An exact copy of each line below is needed, with no images in it.

*** Record extracts ***

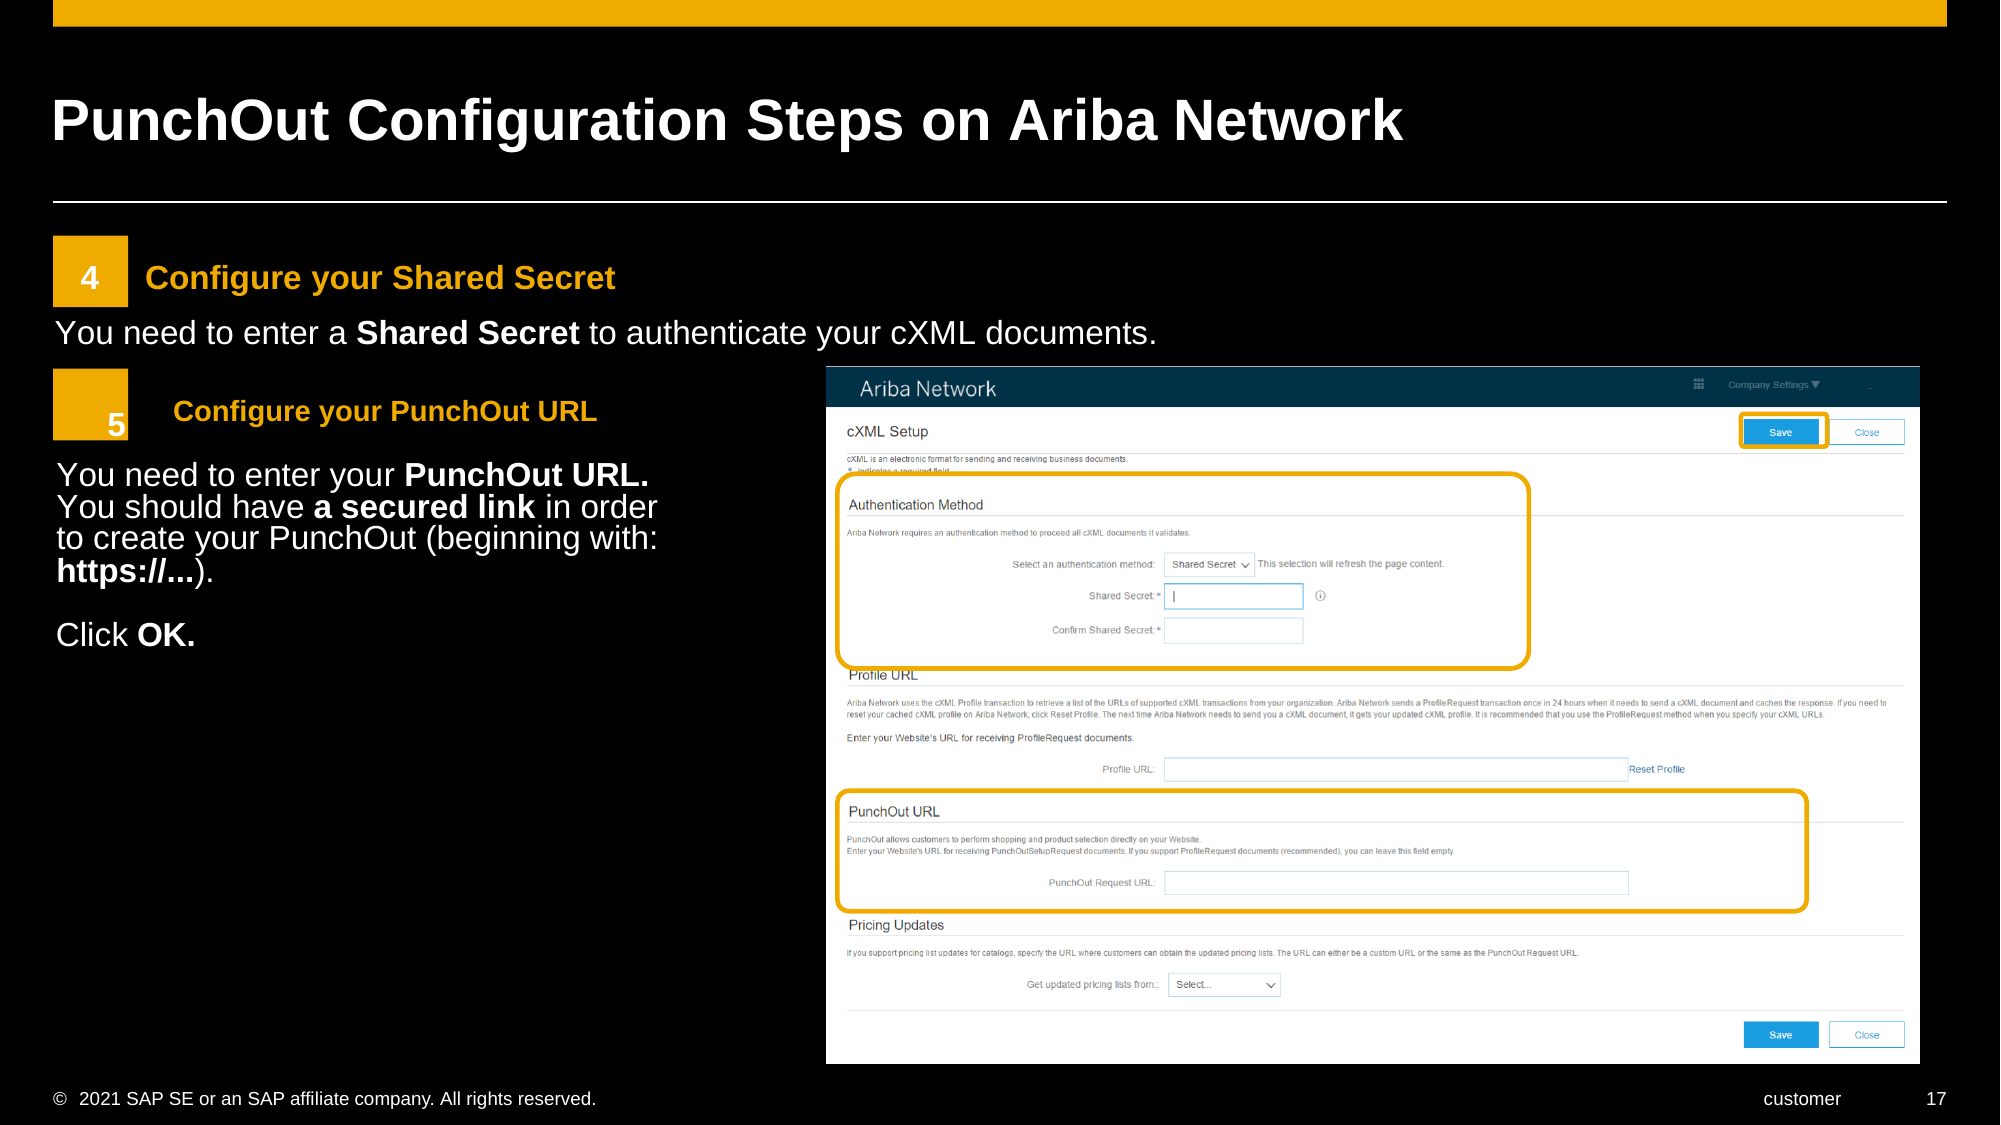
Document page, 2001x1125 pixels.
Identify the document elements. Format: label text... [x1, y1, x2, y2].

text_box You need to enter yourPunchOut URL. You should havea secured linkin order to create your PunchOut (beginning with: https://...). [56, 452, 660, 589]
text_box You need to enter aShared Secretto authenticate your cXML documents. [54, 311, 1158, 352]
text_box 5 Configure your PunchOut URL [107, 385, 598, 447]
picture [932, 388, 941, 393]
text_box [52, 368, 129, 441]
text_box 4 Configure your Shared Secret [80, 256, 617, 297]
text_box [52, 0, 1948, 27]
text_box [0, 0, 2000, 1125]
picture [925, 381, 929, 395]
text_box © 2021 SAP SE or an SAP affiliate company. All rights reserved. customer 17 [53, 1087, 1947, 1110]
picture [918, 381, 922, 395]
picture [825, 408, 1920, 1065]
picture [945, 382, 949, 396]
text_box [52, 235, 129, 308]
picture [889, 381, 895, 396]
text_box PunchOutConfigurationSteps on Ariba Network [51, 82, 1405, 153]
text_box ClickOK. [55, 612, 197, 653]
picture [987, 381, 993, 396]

***

▸ **Solution to this exercise**:
Document page, 2001x1125 pixels.
Identify the document elements. Format: label text... [x1, y1, x2, y2].

text_box You need to enter yourPunchOut URL. You should havea secured linkin order to create your PunchOut (beginning with: https://...). [56, 452, 660, 589]
text_box You need to enter aShared Secretto authenticate your cXML documents. [54, 311, 1158, 352]
text_box 5 Configure your PunchOut URL [107, 385, 598, 447]
picture [932, 388, 941, 393]
text_box [52, 368, 129, 441]
text_box 4 Configure your Shared Secret [80, 256, 617, 297]
text_box [52, 0, 1948, 27]
text_box [0, 0, 2000, 1125]
picture [925, 381, 929, 395]
text_box © 2021 SAP SE or an SAP affiliate company. All rights reserved. customer 17 [53, 1087, 1947, 1110]
picture [918, 381, 922, 395]
picture [825, 408, 1920, 1065]
picture [945, 382, 949, 396]
text_box [52, 235, 129, 308]
picture [889, 381, 895, 396]
text_box PunchOutConfigurationSteps on Ariba Network [51, 82, 1405, 153]
text_box ClickOK. [55, 612, 197, 653]
picture [987, 381, 993, 396]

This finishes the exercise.